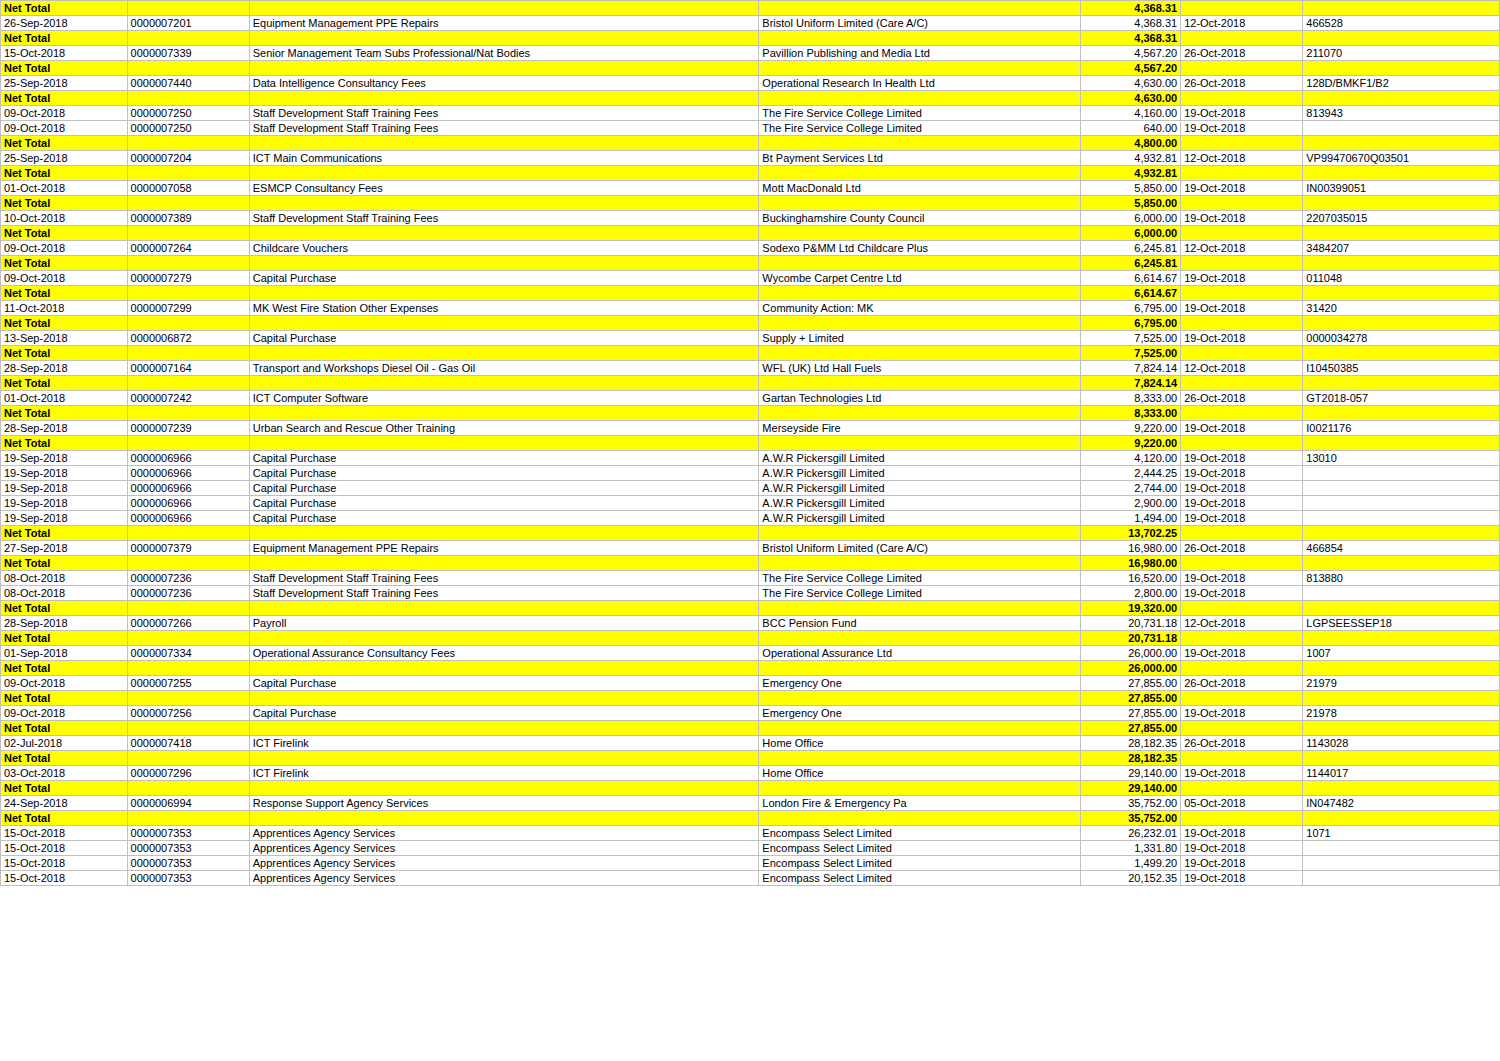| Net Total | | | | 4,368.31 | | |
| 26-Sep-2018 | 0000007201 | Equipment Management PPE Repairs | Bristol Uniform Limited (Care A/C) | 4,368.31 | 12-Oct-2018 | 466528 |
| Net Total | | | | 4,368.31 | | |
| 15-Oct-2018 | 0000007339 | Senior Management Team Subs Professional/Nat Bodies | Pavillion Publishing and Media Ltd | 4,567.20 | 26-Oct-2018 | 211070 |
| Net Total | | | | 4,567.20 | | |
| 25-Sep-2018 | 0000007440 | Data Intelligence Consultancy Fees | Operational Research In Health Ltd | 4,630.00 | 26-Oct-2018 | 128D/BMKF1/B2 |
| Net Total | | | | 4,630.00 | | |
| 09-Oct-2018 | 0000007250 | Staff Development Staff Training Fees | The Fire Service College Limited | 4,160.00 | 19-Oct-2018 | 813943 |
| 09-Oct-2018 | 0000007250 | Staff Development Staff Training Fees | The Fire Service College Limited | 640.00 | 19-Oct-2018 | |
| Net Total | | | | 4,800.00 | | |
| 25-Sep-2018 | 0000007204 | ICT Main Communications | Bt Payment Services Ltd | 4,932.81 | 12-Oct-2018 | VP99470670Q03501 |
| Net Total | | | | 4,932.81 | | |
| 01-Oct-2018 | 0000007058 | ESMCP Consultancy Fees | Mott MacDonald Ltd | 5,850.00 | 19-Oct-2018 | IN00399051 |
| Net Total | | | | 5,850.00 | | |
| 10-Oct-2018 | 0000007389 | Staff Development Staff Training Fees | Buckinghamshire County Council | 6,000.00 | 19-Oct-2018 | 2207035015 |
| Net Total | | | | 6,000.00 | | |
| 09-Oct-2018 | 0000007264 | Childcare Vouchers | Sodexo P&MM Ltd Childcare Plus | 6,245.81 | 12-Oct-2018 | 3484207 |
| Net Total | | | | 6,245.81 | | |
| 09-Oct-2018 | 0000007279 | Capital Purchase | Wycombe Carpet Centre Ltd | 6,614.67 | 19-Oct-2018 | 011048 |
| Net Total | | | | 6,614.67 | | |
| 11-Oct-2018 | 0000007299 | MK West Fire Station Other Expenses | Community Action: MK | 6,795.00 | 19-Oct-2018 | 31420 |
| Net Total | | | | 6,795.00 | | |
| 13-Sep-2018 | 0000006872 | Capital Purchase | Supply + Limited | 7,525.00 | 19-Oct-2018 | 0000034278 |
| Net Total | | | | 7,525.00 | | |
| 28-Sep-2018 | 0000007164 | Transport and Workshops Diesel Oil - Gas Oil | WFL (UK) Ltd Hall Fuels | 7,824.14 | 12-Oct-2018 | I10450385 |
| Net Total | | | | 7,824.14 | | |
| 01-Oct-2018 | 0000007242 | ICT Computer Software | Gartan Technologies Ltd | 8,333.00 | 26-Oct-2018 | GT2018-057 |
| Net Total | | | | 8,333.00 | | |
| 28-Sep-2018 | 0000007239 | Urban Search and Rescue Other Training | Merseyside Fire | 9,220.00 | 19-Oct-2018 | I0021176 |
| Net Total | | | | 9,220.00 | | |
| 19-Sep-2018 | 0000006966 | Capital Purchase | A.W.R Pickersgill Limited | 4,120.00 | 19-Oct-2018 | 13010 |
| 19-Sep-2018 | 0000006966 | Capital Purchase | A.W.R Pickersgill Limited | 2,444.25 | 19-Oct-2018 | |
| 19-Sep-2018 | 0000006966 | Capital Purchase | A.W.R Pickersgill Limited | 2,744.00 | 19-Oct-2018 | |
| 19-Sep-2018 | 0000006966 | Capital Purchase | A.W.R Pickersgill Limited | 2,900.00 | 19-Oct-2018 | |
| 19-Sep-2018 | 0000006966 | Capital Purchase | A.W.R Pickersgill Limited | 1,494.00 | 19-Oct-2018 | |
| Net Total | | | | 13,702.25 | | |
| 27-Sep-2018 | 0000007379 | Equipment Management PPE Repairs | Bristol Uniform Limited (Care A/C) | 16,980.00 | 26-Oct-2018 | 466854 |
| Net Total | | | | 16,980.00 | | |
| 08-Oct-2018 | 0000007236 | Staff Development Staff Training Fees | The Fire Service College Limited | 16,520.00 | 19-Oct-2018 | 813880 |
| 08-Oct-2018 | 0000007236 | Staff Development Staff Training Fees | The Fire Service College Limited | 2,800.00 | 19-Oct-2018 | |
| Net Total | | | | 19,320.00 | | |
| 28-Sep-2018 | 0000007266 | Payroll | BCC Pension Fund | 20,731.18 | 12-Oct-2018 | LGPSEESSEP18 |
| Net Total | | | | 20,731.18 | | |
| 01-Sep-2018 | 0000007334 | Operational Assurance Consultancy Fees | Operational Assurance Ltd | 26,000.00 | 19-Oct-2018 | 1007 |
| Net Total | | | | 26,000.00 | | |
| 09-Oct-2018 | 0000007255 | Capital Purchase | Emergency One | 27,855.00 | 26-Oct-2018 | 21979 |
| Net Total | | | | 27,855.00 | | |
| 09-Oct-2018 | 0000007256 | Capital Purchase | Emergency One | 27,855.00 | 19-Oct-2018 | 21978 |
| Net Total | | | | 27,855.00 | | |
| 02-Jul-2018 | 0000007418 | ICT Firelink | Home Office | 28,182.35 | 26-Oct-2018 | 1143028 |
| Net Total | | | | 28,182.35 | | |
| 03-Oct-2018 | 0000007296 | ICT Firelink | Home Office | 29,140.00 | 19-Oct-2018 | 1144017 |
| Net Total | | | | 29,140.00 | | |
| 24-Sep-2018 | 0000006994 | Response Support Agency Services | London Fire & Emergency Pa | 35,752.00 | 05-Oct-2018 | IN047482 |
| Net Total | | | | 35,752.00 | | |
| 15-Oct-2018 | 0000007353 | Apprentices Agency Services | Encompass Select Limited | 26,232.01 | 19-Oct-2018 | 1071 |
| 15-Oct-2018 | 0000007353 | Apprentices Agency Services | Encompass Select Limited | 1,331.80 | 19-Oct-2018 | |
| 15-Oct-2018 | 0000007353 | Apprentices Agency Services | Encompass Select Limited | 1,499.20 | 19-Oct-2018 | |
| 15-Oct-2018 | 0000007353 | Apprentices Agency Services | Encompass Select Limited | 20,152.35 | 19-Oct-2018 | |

______

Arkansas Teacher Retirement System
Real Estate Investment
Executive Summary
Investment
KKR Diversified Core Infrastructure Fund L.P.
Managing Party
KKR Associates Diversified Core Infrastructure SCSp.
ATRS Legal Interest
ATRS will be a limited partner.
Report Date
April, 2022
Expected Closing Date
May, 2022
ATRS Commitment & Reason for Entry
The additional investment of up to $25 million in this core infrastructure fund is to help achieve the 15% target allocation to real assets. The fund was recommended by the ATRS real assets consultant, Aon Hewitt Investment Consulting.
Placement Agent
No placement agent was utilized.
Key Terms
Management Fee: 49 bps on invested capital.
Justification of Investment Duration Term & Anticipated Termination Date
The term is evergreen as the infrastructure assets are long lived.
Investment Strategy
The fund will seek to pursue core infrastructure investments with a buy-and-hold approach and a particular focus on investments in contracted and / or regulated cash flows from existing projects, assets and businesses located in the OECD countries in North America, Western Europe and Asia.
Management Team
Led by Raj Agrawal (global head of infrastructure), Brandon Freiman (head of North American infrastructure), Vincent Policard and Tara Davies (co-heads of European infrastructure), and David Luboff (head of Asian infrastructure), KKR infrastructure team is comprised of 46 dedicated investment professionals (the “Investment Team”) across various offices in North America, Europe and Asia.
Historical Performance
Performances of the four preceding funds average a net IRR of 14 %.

______

TASK REQUIREMENTS
Copy out, exactly and alone, the lines of the entries above between the ones holding "12-Oct-2018 | VP99470670Q03501 |" and "19-Oct-2018 | 2207035015 |", inclusive.

THE ANSWER
| 25-Sep-2018 | 0000007204 | ICT Main Communications | Bt Payment Services Ltd | 4,932.81 | 12-Oct-2018 | VP99470670Q03501 |
| Net Total | | | | 4,932.81 | | |
| 01-Oct-2018 | 0000007058 | ESMCP Consultancy Fees | Mott MacDonald Ltd | 5,850.00 | 19-Oct-2018 | IN00399051 |
| Net Total | | | | 5,850.00 | | |
| 10-Oct-2018 | 0000007389 | Staff Development Staff Training Fees | Buckinghamshire County Council | 6,000.00 | 19-Oct-2018 | 2207035015 |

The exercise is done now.